Plant galls are outgrowths of plants tissue, malformations resulting from stimulation by insects, mites, nematodes, bacteria, fungi, and sometimes other organisms. The source of the unusual, exaggerated growth of plant cells is certainly induction by the aforementioned organisms, but the exact chemical/genetic nature of the gall-inducing stimuli is debatable. What is clear is that the causative organism tends to act is a consistent manner, so the galls take on characteristic growth patterns that are quite diagnostic of the stimuli.
Insects and mites are among the most common stimuli inducing gall formation on plants. Usually the insect takes up residence within the gall for at least for one stage in its life cycle, sometimes most of its existence. Although some view these structures negatively because they are viewed as disease or deformity, they also are intriguing parasitic relationships. So scientists have long been fascinated with these structures.
Rosalind Blanche lives ‘Down Under’, so her view of galls has a distinct Australian perspective. Galls in Australia are concentrated especially in eucalypts, but also are common in acacias and figs. There also is an absence of gall induction by aphids, cynipid wasps, and sawflies, which can be important on other continents. Thus, there are differences between plant gall patterns in Australia and some other continents. However, there are some commonalities as well, with flies, thrips, chalcid wasps, coccid bugs (Hemiptera: Sternorrhyncha), and a few beetles and moths inducing gall formation. So Blanche's description of arthropod-induced galls is universally appealing because it is broadly descriptive, despite the Aussie ‘flavor’.
Blanche provides a concise, nontechnical description of galls and gall inducers that should be readable by almost anyone. It is well written and free from errors. The text is supported by a glossary and an index. The reference list (‘further reading’) is rather short. A real strength of the book is the photography; it is extremely well illustrated. My only lament is that some of the photographs would have benefited from arrows pointing out the subject (s). For example, the first photograph purports to show two galls induced by two different insects. One gall is obvious; the other is so cryptic that I can't perceive it.

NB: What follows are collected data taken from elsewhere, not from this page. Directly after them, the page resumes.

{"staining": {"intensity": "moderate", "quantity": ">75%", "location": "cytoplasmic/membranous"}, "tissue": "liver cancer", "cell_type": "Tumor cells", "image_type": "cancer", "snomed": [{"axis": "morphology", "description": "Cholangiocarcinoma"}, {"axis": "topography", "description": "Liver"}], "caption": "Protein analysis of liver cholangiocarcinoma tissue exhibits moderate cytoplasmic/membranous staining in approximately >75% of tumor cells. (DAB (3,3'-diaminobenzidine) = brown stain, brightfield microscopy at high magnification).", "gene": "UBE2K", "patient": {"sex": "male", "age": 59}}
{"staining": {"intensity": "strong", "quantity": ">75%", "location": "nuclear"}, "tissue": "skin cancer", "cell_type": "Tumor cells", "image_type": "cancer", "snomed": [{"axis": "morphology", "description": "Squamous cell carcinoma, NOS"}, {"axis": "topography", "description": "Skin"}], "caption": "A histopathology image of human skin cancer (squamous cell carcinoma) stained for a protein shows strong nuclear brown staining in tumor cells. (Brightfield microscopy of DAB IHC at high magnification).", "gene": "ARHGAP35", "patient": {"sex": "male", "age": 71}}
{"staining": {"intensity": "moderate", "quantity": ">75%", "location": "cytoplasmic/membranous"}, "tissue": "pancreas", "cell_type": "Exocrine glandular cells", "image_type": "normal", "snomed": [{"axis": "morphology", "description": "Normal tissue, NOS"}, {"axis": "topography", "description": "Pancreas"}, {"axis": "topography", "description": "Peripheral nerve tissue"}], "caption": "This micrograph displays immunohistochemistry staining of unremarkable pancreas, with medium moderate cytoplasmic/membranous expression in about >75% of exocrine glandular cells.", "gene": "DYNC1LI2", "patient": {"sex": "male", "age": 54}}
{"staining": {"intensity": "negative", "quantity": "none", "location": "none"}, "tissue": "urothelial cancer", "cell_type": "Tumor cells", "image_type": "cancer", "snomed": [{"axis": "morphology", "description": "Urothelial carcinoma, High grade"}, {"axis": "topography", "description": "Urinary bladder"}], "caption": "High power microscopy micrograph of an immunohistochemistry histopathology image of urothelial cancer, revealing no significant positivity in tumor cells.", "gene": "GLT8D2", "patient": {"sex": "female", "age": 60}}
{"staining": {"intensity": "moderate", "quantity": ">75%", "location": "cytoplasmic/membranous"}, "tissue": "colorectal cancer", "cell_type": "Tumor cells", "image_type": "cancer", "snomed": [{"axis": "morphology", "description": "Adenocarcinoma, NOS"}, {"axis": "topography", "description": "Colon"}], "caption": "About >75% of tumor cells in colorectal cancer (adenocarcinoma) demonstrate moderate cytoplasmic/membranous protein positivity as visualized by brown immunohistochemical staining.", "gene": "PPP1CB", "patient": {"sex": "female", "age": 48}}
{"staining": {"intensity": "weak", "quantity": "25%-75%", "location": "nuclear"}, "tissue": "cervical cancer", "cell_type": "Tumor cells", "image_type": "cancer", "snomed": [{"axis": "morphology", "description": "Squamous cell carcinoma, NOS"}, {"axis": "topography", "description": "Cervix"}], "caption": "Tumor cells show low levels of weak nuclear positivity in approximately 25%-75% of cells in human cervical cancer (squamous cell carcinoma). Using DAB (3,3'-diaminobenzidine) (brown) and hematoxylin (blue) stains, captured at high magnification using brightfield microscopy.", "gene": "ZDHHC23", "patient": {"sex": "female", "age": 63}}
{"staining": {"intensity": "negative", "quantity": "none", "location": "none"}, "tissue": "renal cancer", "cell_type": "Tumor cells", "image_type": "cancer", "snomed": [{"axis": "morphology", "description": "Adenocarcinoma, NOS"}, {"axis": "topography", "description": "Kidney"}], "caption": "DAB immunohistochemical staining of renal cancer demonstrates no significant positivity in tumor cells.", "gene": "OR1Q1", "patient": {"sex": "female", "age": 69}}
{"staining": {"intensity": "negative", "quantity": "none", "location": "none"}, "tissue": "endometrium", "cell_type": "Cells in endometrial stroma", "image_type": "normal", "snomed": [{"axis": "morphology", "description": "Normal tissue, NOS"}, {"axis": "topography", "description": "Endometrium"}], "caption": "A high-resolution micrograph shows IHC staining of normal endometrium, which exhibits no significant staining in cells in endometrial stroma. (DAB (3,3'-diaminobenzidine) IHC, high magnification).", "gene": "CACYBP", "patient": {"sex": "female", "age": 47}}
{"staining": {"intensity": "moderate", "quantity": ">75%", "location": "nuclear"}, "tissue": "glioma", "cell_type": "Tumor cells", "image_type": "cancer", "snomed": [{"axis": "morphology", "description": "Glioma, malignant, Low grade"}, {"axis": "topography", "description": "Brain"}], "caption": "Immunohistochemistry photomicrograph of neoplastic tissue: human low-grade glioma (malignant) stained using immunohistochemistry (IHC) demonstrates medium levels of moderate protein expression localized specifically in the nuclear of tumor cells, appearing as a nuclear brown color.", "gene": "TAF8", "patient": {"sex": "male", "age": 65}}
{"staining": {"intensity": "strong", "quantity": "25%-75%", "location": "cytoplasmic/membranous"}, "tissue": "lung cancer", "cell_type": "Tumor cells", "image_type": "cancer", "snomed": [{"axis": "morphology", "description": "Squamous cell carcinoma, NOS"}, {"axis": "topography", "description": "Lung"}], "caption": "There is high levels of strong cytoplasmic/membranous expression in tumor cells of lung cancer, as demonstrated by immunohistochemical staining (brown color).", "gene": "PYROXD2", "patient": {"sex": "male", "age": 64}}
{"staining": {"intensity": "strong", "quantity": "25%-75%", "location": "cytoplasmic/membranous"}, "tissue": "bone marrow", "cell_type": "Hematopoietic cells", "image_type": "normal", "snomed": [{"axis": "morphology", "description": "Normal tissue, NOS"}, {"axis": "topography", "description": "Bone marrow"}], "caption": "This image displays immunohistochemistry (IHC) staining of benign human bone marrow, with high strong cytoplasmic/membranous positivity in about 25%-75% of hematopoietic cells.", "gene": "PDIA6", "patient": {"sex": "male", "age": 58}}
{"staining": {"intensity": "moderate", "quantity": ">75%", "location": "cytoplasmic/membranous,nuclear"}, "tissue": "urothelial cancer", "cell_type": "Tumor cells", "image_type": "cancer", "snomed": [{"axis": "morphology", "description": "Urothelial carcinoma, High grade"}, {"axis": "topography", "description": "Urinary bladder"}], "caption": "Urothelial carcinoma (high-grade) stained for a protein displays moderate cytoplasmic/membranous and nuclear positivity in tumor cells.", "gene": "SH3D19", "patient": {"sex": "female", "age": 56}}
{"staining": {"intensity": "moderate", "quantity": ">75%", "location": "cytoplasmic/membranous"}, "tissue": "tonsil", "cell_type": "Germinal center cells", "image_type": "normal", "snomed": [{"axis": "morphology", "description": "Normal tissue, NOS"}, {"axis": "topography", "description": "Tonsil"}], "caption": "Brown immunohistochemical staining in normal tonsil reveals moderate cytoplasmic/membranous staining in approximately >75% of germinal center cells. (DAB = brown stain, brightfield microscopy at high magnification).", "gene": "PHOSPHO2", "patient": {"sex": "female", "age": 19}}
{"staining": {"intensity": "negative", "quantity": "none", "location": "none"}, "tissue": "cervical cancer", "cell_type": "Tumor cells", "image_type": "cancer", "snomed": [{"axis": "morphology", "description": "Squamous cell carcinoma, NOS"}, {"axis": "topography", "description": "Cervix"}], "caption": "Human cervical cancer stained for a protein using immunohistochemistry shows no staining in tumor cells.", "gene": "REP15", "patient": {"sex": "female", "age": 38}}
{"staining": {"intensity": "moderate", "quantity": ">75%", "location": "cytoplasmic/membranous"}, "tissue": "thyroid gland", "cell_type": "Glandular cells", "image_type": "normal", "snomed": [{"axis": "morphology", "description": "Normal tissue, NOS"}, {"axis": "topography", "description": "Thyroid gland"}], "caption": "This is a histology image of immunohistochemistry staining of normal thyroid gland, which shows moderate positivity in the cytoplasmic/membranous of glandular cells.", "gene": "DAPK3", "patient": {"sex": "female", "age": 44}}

Despite its abundance of illustrations, “Life in a Gall’ is not a field guide, but rather a concise description of gall biology and a compendium of different types of galls, and types of gall inducers. The book is organized into several sections, namely:
An overview of the insect-plant gall relationship—what is a gall, how is it induced, and how are the insect and plant affected
Gall-inducing insects and their host plants the principal insect groups causing galls (in Australia)
Adaptations - typical life cycles and unusual aspects of gall-insect relationships
Enemies of gall-inducing insects - what feeds on gall-forming insects
Problems caused by gall-inducing insects direct effects of galls on plants, and indirect effects on organisms such as endangered wildlife that also utilize the host plant
Benefits of gall-inducing insects -the role of gall formers as plant biological control agents, pollinators, and production of galls as food
Studying galls and their insects - how to go about knowing and appreciating galls and gall-inducing insects.
The audience for this little book is unstated. However, it should be interesting to naturalists and gardeners, and would be a handy reference for middle or high school students, and undergraduate college students who need an in-depth but not too technical description of galls. The chapter on studying galls offers some good ideas for student and/or teachers in need of science projects.